Nach der höflich formuliert unproduktiven ungarischen Präsidentschaft übernahm Polen am 1. Januar turnusgemäß den Vorsitz im Rat der EU. Einen Monat zuvor wurde Kaja Kallas, Ex-Premierministerin von Estland, zur neuen Kommissarin für Außenpolitik gewählt. Enorme Aufgaben haben sie zu bewältigen, verbunden mit den Namen Putin und Trump. Der eine führt Krieg in Europa, den der andere meint, in kürzester Zeit und im Zweifel ohne NATO und die Europäer*innen beenden zu können.

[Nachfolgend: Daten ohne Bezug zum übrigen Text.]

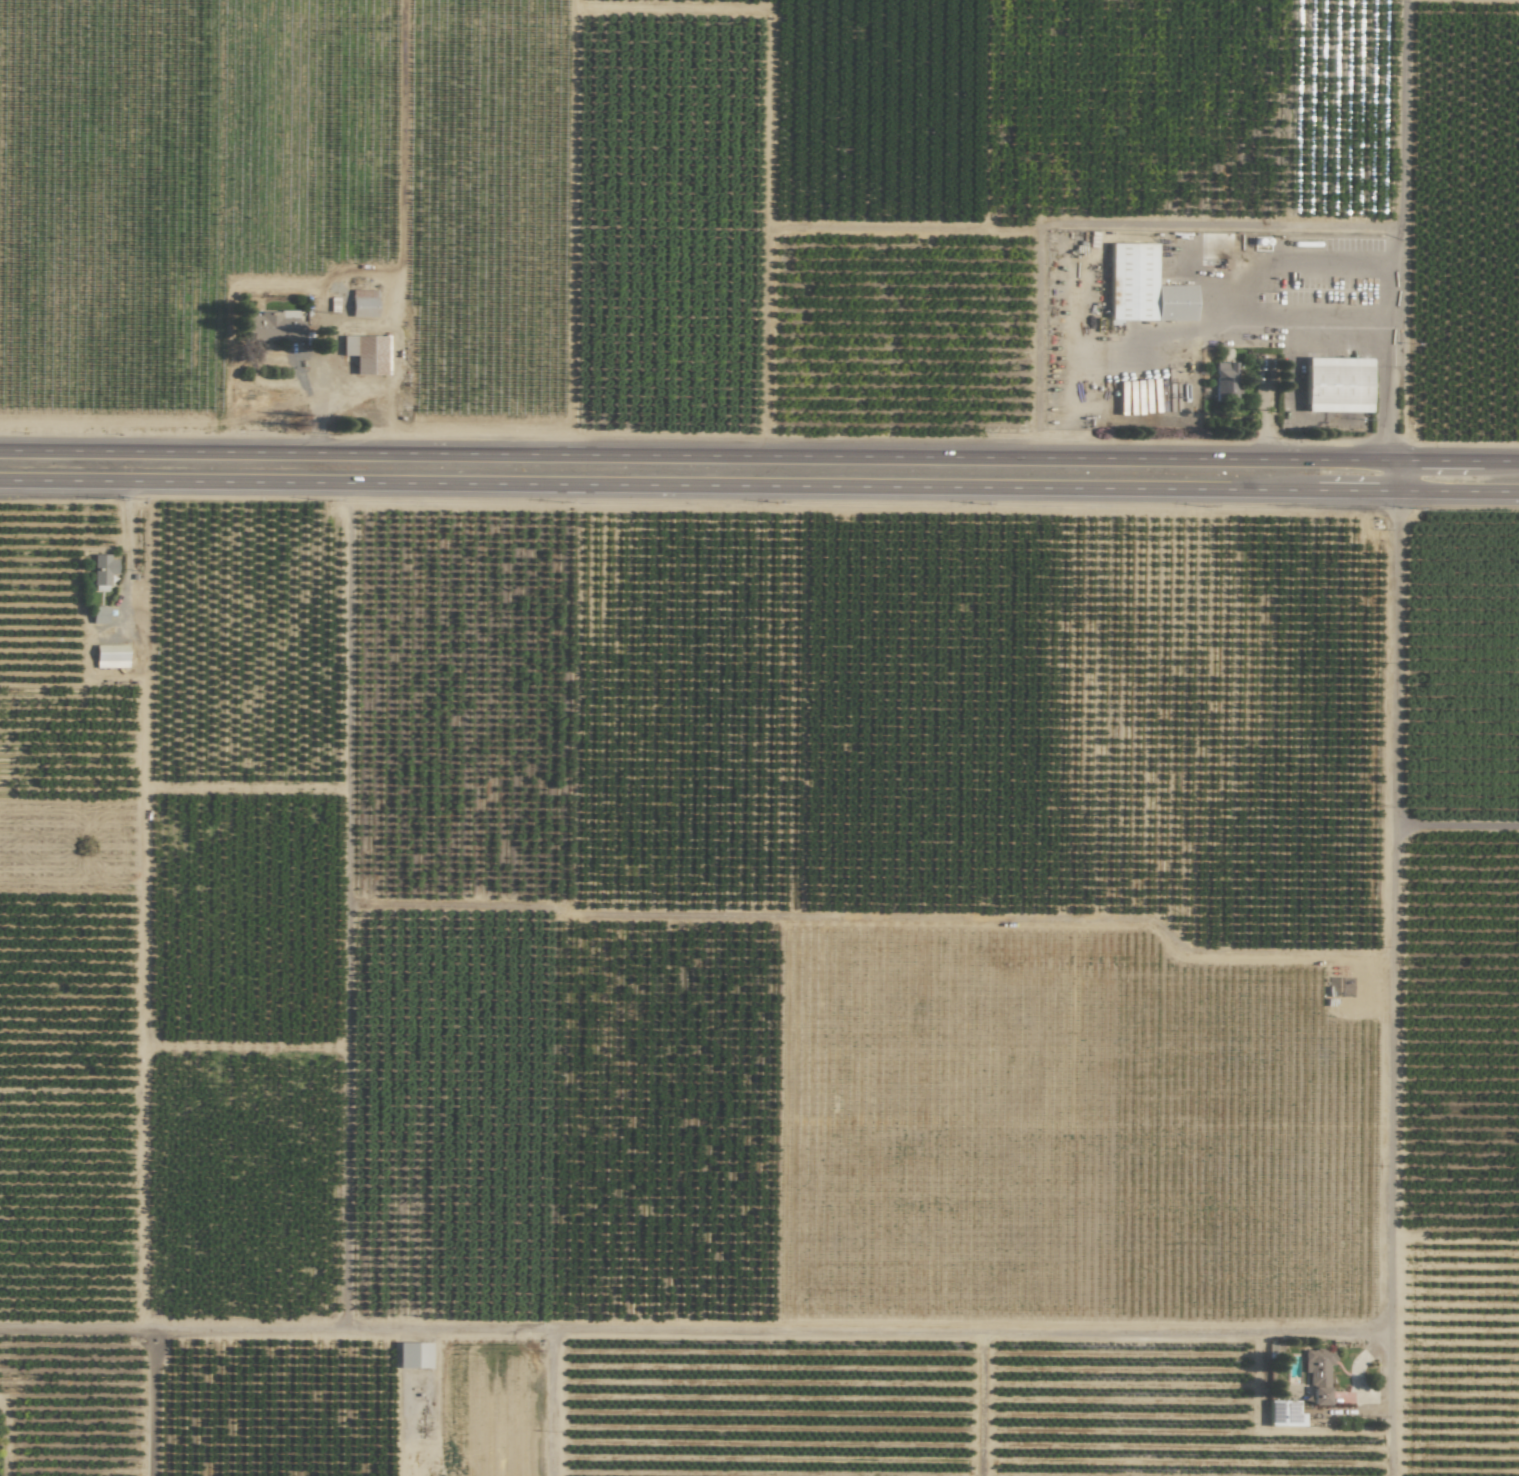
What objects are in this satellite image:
road: (1398, 230)
building: (1142, 288)
road: (1241, 298)
building: (362, 304)
building: (274, 326)
building: (366, 354)
road: (320, 372)
building: (1222, 380)
building: (1335, 385)
road: (759, 456)
road: (759, 486)
road: (127, 546)
building: (103, 569)
building: (99, 615)
building: (110, 656)
road: (1455, 825)
road: (1391, 922)
road: (692, 1330)
building: (413, 1355)
building: (1317, 1374)
road: (150, 1402)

Donald Tusk: Polen will den Ton angeben
Forsch und selbstbewusst will Polens Premier Donald Tusk unter dem Motto
„Sicherheit Europa!“ dabei zu Werke gehen. Seine programmatische Vorgabe: „Es liegt mir sehr daran, dass Polen der Staat sein wird, der nicht nur die ganze Zeit dabei ist, sondern den Ton angibt bei den Entscheidungen, die uns Sicherheit bringen und unsere Interessen sichern sollen.“
Auf Deutschland und Frankreich will Tusk nicht warten, eher schon Druck ausüben. Ein Kanzler im Wahlkampf scheint ihm ein ebenso unsicherer Kantonist wie ein Präsident ohne Mehrheit im nationalen Parlament. Das letzte Dreier-Treffen Tusk, Macron, Scholz datiert auf den
15. März 2024. Im Dezember war Scholz nicht zugegen.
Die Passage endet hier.